I like to sit away from people on the bus. I like to either listen to music and dream up choreography I’ll never be able to replicate or I like to read books and forget about whatever stressed me out that day. I don’t like to talk to people on a loud bus. I only like talking to people (on a loud bus) if I can Facetime them at 2 am to ask one sentence questions like: What day is it tomorrow?
Here’s my secret, I actively avoid people on the bus. Yeah, everyone does this, but no-one does it better than me. I see everything and everyone. I know everyone’s build, what the back of their head looks like, how their muscles move when they walk. I could spot you a mile away if my glasses are on; which they always are. I know when you come on to the bus and I know if you looked me right in the eye (and recognised me) before you sat down. I see all of these things from my very advantageous seat at the back of the noisy bus and I choose to ignore it.
I choose to ignore you.
I need you to understand something. I have a heart that’s heavier than my head and that’s saying something. I usually commit to being a giving person, I do that 96% of the time. The only times I don’t give anything are when I’m on the bus, when I’m walking down a hallway or sidewalk, when I’m eating some good food, when I’m about to sleep or do something I find categorically more important than you. I am not going to say hi to you on the bus. If I wanted to, I would have already been deep in conversation with you. If I did, there’s an 85% chance I felt forced to.
The smile under my mask that you can’t see is fake. Entiendes?
So when I’m forced to have THREE UNSOLICITED CONVERSATIONS. ON. THE. BUS. In one day, I’m going to feel very emotionally exhausted in between. I’m also not going to recount it very fondly or respectfully. 2 out of the 3 encounters were grown-ass boring men talking to me about things I had heard before; yes I don’t speak Igbo… yes it’s a shame… yes my hair is long and red… yes it took me four days to get it done…
It was the first of these encounters that gives me a reason to write this. Here is something that Midwesterners need to know.
I am an international student but my world isn’t smaller than yours. It’s not oppressive, it’s not minimal. It’s not mediocre and it’s not bland. I am not impressed by you or your country.
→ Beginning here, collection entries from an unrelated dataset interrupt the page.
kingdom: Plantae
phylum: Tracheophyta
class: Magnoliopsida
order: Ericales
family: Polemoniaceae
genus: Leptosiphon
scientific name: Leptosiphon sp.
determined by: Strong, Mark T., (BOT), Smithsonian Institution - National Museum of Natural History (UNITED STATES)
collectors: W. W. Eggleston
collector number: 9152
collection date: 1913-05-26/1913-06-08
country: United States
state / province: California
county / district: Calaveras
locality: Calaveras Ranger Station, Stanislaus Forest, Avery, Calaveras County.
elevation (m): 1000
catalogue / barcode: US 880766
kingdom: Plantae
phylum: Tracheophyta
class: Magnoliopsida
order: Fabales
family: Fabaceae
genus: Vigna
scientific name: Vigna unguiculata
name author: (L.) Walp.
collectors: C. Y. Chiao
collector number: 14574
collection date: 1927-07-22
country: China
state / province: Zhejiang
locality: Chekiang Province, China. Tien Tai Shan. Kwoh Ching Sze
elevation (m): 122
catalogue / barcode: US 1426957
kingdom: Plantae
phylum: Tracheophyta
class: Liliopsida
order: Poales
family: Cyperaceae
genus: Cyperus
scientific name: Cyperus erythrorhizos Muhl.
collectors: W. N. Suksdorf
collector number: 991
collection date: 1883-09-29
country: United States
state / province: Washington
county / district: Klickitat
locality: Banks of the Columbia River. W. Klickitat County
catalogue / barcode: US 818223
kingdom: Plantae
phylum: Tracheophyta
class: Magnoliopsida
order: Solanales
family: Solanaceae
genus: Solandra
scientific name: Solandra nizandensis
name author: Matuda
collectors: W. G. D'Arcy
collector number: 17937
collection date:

I do not need you to teach me anything, I am paying $40,000 a year to learn it already.
I am also not speaking for other International students, but I think it’s important to let you know that I am aware that when I say I’m from Nigeria, I am immediately like Alice when she drinks that stupid little drink and shrinks down to the size of a doll. So I want to use this space, my little corner of the internet to let you know that I am not tiny or dainty, I don’t need to be shown the wonders of the world. Everything you are explaining to me I know already, I’m nodding and waiting for you to shut up so I can go back to my book.
I am an international student and because of that my world is so big. I have to stay informed merely as a survival technique. I have also been lucky enough to be exposed to minute corners of the world and dropped into vast, bubbling spaces.
And this may not mean much to you as you explain obvious social cues to me but I only ask, as you interrupt my peace of mind, tell me something I don’t know.